Теперь вот в чем дело касательно завещания. Как ни заманчиво для всех, желающих реабилитировать память Шекспира относительно его поведения с женой, как ни желательно объяснить с этой целью пункт, оставляющий ей «вторую по качеству кровать, с принадлежащей к ней утварью», таким образом, что по закону ей принадлежит 3‑я часть имущества, а кровать – просто сувенир, такой же, как кольца друзьям, серебряные чаши и пр. и пр., – (но) мне кажется, что сделать это сколько-нибудь правдоподобно и без натяжки можно только в том случае, если нам известна цифра стоимости всего его имущества. Если она известна, то дело решается наверняка, и нет надобности в каких бы то ни было оправданиях и реабилитации: стоит только подсчитать стоимость имущества, поименованного в завещании, и определить, будет ли оно равняться только ⅔ или всему состоянию Шекспира.
По моему приблизительному подсчету вышло, что Шекспир завещал своим разнообразным родным и приятелям – больше всего дочерям – около 380 фунтов стерлингов деньгами, и недвижимого имущества: 3 дома в Стратфорде, дом в Лондоне и различные земли, гумна, сады и пр. и пр., существующие и могущие быть приобретенными в Варвикширском округе.
Судя по выражению перевода завещания, недвижимого имущества, кроме переименованного в завещании, у Шекспира не было, и вопрос может быть только в том, оставался ли у него еще капитал кроме 380 фунтов стерлингов и равняется ли он трети всего его как движимого, так и недвижимого имущества.
Насколько я знаю, никаких известий на этот счет в науке нет, значит, наверняка решить вопрос нельзя, однако следующее обстоятельство заслуживает внимания.
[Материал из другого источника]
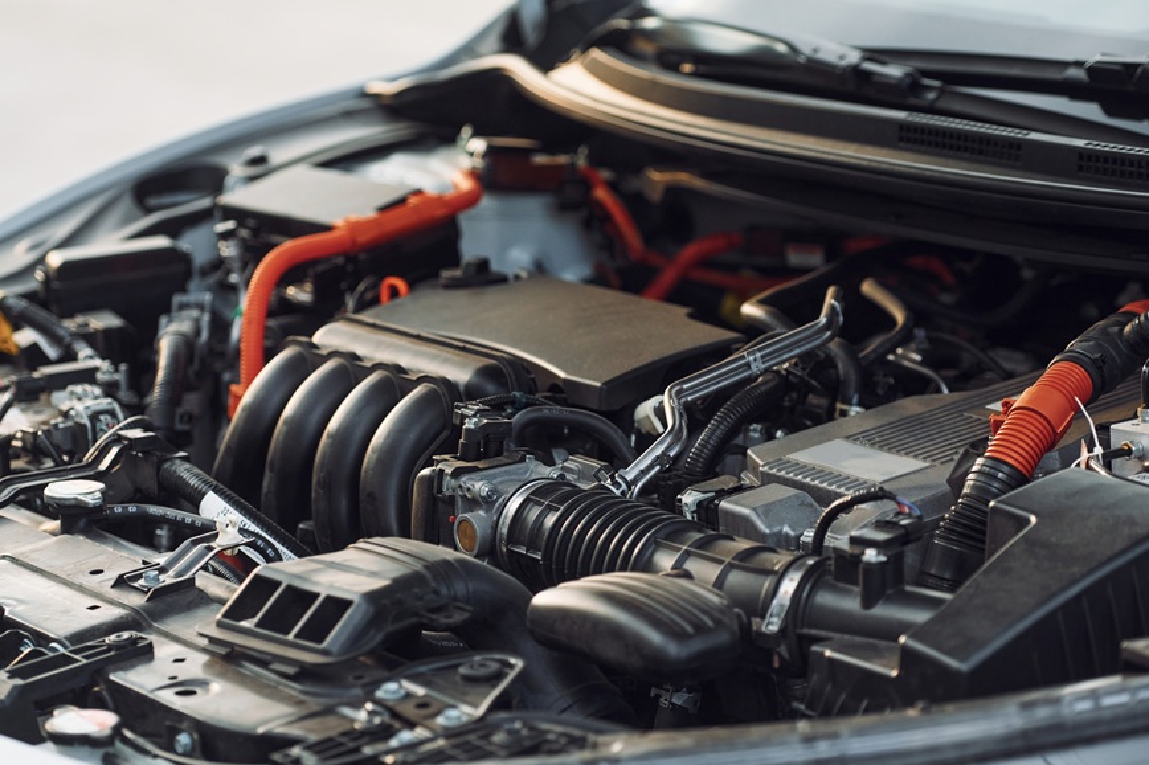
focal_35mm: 121
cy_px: 404
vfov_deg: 11.3
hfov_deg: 16.9
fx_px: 3860
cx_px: 557
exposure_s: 1/500
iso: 640
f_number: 3.5
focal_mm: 105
Основываясь на завещании, мы можем сказать утвердительно, что недвижимого имущества Шекспир жене не оставил, и если она и получила что-нибудь, то только деньги да пресловутую «вторую по качеству кровать с принадлежащей к ней утварью»… Дар, конечно, почтенный, но если бы Шекспир любил жену и хорошо к ней относился, могло ли бы случиться, чтобы он не оставил ей ни одного из тех углов, в которых она провела свою жизнь? Старому человеку дом и комната, в которой прошла молодость (хотя бы и не первая) и счастливые месяцы супружества, которая хранит в себе все воспоминания, связанные с началом новой жизни, бывает дороже груды золота, и противными могут быть стены, в которых прошла вся жизнь, только в том случае, если они знают больше худого и тяжелого, чем хорошего. И вот напрашивается самый естественный вопрос: если последние годы их совместной жизни прошли мирно и хорошо, как могло быть, чтобы жена не пожелала сохранить за собой все, что связано с этими последними годами жизни, все, что окружало ее и ее великого знаменитого мужа, наконец вернувшегося к семье, и мог ли бы в таком случае Шекспир не оставить ей их насиженного гнезда прежде всего? Конечно, могло случиться, что он с ведома и согласия жены не оставил ее хозяйкой того угла, в котором она всю жизнь свою была ею; могло, конечно, случиться, что она не пожелала сама иметь ни одного из его любимых предметов обихода, вроде «серебряной вызолоченной чаши», кольца с собственного пальца или кресла, в котором писались последние произведения, но это предположение нам кажется недопустимым для тех, кто считает, что мир и любовь царили в последние годы жизни Шекспира с женой. Где жила жена Шекспира после его смерти? В доме дочери или, может быть, у своих родных, там, откуда взял ее Шекспир в Стратфорде?